Mole Hunt In Mar-a-Lago
The tea leaves indicate an indictment for former President Trump
So it’s a mole hunt now. I’ll have more in my podcast interview with Andy McCarthy out later today, but here’s the reality: If the actions of the FBI and the indications from the Inspector General are taken at face value, they suggest steady progress on the part of the Department of Justice toward the unprecedented and insane action of indicting former President Donald Trump, potentially in Washington, D.C., where his conviction is virtually assured, on the basis of criminal acts related to January 6th.
It’s hard to read it otherwise. As much as the FBI may maintain publicly or via sourcing that they were just looking for documents that may be classified, the timing of the escalation — paired with the seizure of Rep. Scott Perry’s phone — seems to suggest otherwise, coming as it does after Congress has left town and as Trump’s potential announcement of a presidential campaign nears.
Around lunchtime on June 3, a senior Justice Department national security supervisor and three FBI agents arrived at former President Donald Trump’s Mar-a-Lago home in Florida to discuss boxes with government records sitting in a basement storage room along with suits, sweaters and golf shoes.
A few days later, the FBI sent a note asking that a stronger lock be installed on the storage room door, signing off: “Thank you. Very truly yours, Jay Bratt, chief of counterintelligence and export control section.”
In the following weeks, however, someone familiar with the stored papers told investigators there may be still more classified documents at the private club after the National Archives retrieved 15 boxes earlier in the year, people familiar with the matter said. And Justice Department officials had doubts that the Trump team was being truthful regarding what material remained at the property, one person said. Newsweek earlier reported on the source of the FBI’s information.
Two months later, two dozen Federal Bureau of Investigation agents were back at Mar-a-Lago with a warrant predicated on convincing a federal magistrate judge that there was evidence a crime may have been committed. After hours at the property, the agents took the boxes away in a Ryder truck.
Many elements of what happened between those events—one seemingly cordial, the other unheard of—remain unknown. But the episode points to a sharp escalation in the Justice Department’s inquiry into Mr. Trump, which also includes an investigation into the events leading up to the Jan. 6, 2021, riot on the Capitol. And it has prompted outrage from Republicans, who have rallied around Mr. Trump as he contemplates running again for president.

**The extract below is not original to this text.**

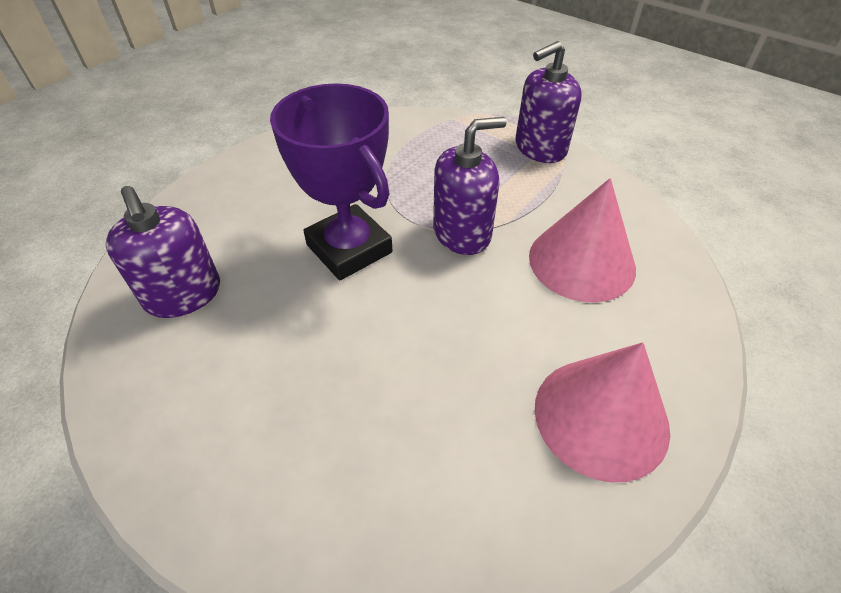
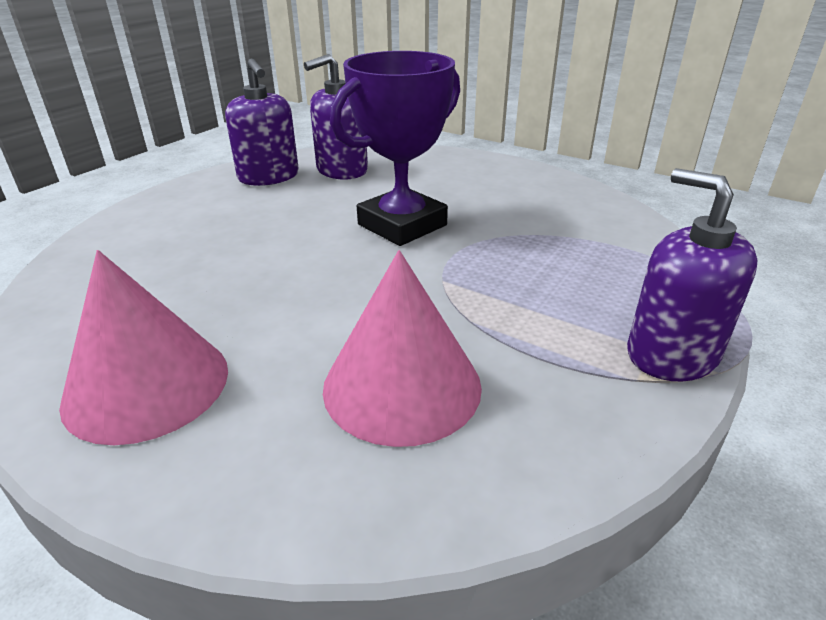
camera: 85 degrees right, 15 degrees down
(462, 233) = (440, 287): purple soap dispenser -> purple soap dispenser (268, 177)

The mystery may only be resolved by the Justice Department’s next steps. FBI Director Christopher Wray, appointed by Mr. Trump in 2017, on Wednesday referred questions to the Justice Department, which declined to comment.
Mr. Trump and his lawyers contend they have cooperated with a monthslong effort by the government to retrieve some of the material he took from the White House and expressed outrage with Monday’s unannounced visit to Mar-a-Lago. A timeline of events, they say, demonstrates this cooperation, down to quickly fulfilling the June request to place a new lock on the storage door.
Since the FBI raided Donald Trump’s Mar-a-Lago compound on Monday, the Democratic Party’s resistance leaders have been tumescent. Former Justice Department officials are going on television to give an expert gloss to the prospect of the 45th president finally getting prosecuted.
Former solicitor general Neil Katyal, for example, told MSNBC on Monday evening that if he was the former president’s lawyer, he would tell him to prepare for prison time. Marc Elias, the Democratic Party lawyer who commissioned the infamous Steele Dossier, went on Twitter to suggest the raid might mean Trump was guilty of destroying government property and thus ineligible to run in 2024.
It feels like 2017 all over again. And that is what makes this latest episode of Get Trump a farce. At least back in 2017, the hype, speculation and innuendo about the FBI’s probe into Trump world was about the possibility that a grave crime had been committed by the sitting president. And while it turned out that Russiagate was a conspiracy theory hatched by operatives like Elias, no one at the time knew the FBI had run into a series of dead ends in their investigation.
This time, Trump’s alleged crime comes down to a dispute with the National Archives. He did not return all the documents the archive requested in 2021, so he is potentially in violation of the Presidential Records Act. In addition, it’s possible there are classified documents that have not been returned to the archive.
If this is all there is, then the FBI and Justice Department must be reformed. Taking the unprecedented step of requesting a search warrant of a former president’s residence in connection with a dispute that should be handled through civil litigation is using a howitzer to kill a mosquito. If this is an investigation into a former president mishandling classified material, it begs the question of whether Trump himself — when he was in office — used his discretion to declassify documents he took with him to Mar-a-Lago. If that is the case, there is no crime.
Jonathan Tobin has more. We can make as many predictions as we like about where this goes politically, but doing so requires assumptions about what the DOJ will do that are not yet in evidence. If they continue on the path they are on, it seems that they are determined to go after the former president in court no matter the costs to the reputation of these agencies of law enforcement or to the country they stopped serving long ago.